Saturday, January 30, 2010

A Reflection on "The Color Purple", by Alice Walker

A Reflection on The Color Purple by Alice Walker

Madame, he said, when Aunt Theodosia finished her story and flashed her famous medal (for “ her service as an exemplary missionary in the King’s colony”) around the room, do you realize King Leopold cut the hands off workers who, in the opinion of his plantation overseers, did not fulfill their rubber quota? Rather than cherish that medal, Madame, you should regard it as a symbol of your unwitting complicity with this despot who worked to death and brutalized and eventually exterminated thousands and thousands of African peoples.

Well, said Samuel, silence struck the gathering like a blight. Poor Aunt Theodosia! There’s something in all of us that wants a medal for what we have done. That wants to be appreciated. And Africans certainly don’t deal in medals. They hardly seem to care whether missionaries exist.

The Africans never asked us to come, you know. There’s no use blaming them if we feel unwelcome.
The Color Purple, page 234.

When I was ten or eleven, a missionary couple came to our church to show us slides and to talk about their work in some country in Africa, one whose name has changed a time or two since then. The woman talked about the mission’s school, which operated in a small cinder-block building with a tin roof. Slide after slide showed the building overflowing with children, so many that some classes were held outside due to the lack of space. The school was at a crossroad: Either a larger facility would have to be built, or they would have to turn some children away. Statistics about the number of village children, per capita income, infant mortality and illiteracy came at us rapid-fire, and she concluded her part by sharing anecdotes about one child or another convincing her parents to come to the mission to hear about Jesus.

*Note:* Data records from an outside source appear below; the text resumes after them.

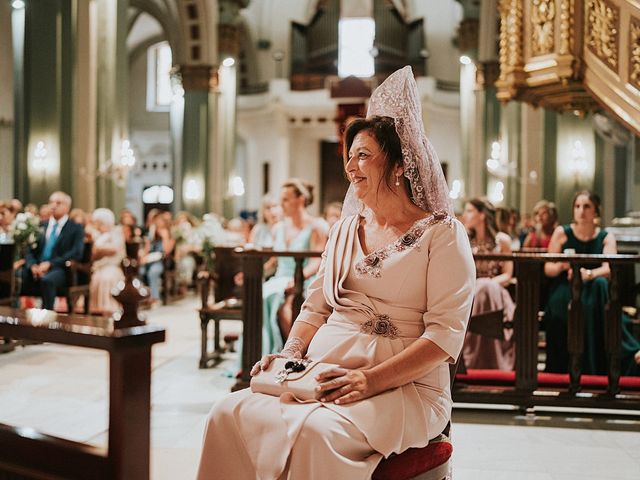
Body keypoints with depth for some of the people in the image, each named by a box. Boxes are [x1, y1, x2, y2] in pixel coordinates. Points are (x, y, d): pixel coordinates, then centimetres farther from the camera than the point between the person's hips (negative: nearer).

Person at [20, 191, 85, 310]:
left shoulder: (76, 229, 8)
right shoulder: (41, 226, 22)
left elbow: (76, 253, -6)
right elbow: (30, 251, 14)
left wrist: (50, 264, -16)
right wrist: (33, 265, -9)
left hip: (60, 270, -4)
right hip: (36, 269, 4)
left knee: (47, 280, -38)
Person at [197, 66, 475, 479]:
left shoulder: (441, 234, -2)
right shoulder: (346, 229, 19)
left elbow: (446, 332, -10)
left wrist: (371, 380, -20)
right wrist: (291, 353, -2)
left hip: (402, 386, -5)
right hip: (322, 377, 6)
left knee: (318, 430, -36)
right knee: (230, 412, -19)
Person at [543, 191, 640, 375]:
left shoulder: (606, 237, 5)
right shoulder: (562, 233, 4)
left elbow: (608, 268, -13)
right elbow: (548, 269, 2)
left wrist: (589, 274, -35)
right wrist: (561, 266, -22)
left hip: (593, 294, 1)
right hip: (563, 294, -1)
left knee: (600, 283, -36)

Her husband took it from there, effusing about the religious conversions among the adults and the diminishing influence of the shamans and folk religion. His patter of statistics began with the number of young natives who felt a call to the ministry, and concluded with an estimate for the cost of building a seminary. “This is the Great Commission in action! This is what Christ told his disciples to do!” I was mesmerized.

The congregation dutifully contributed, and I was thrown into my first of many vocational dilemmas. Clearly, the work done by the missionaries was God’s work, I thought, and without their efforts all those people would be eternally lost. What calling could possibly be more important than to help save the souls of the children in those pictures?

Reading Nettie’s account of the mission to Africa reminded me of that night, and the subsequent conflict that exists in me today. I did not become a missionary, but have known several, and I admire their spirit of service and compassion. There is a selflessness about the vocation, and a genuine reliance on faith. And while there are more and more missionaries that see their purpose as primarily (exclusively?) humanitarian, there still exist thousands who rest in the conviction that they are called to “go into all the world and preach the gospel…baptizing them in the name of the Father, Son and Holy Spirit.”

Therein lies my conflict. Years ago, I began to better appreciate diversity in faith and culture. I studied western and eastern religions in graduate school, and enjoyed spending the weekends taking in a variety of worship and ritual services. I enjoyed studying the history of a faith, as well as its cultural context. Occasionally I grappled with the inevitable questions about which religion was the true religion, or at least the truest. I tended to skirt a final, or for that matter even a workable, answer to that question, preferring to place it in the realm of academic discipline rather than rule for life. Thus, proselytizing indigenous people became little more to me than a curious idiosyncrasy of a religion.

Over the past few years, however, faith has beckoned me. That faith is not the certainty of religious conviction that served my parents so well throughout their life, but it is at its core Christian. Recently, I have had difficulty reconciling the inherent exclusivity of Christianity with noble ideas about the equal sanctity of all faiths and cultures. I would like to be one of the cool liberals, readily accepting the validity and equality of opposing positions, but I keep coming back to the notion that if everything is Truth, then nothing is Truth.

If one embraces a religion, and identifies himself as an adherent, does he do a disservice to his faith by watering it down, equating it to all others? A Christian says that Jesus is “the way, the truth and the life, no one passes to the Father” except through him, while a Muslim prays the Shahadah: “There is no god but Allah, and Mohammed is his messenger.” They are not saying the same thing, and because they are not, they each have missionaries. The missionaries may seek novel ways to make their gospel pertinent and understandable to those they seek to proselytize, but to equate their religion with all others makes the key component of their mission immaterial. I think they are obligated to be set apart.

Samuel’s loneliness and lament that the “Africans never asked us to come” crosses the mind of many missionaries, I suspect. Despite that, I think it is right that they serve.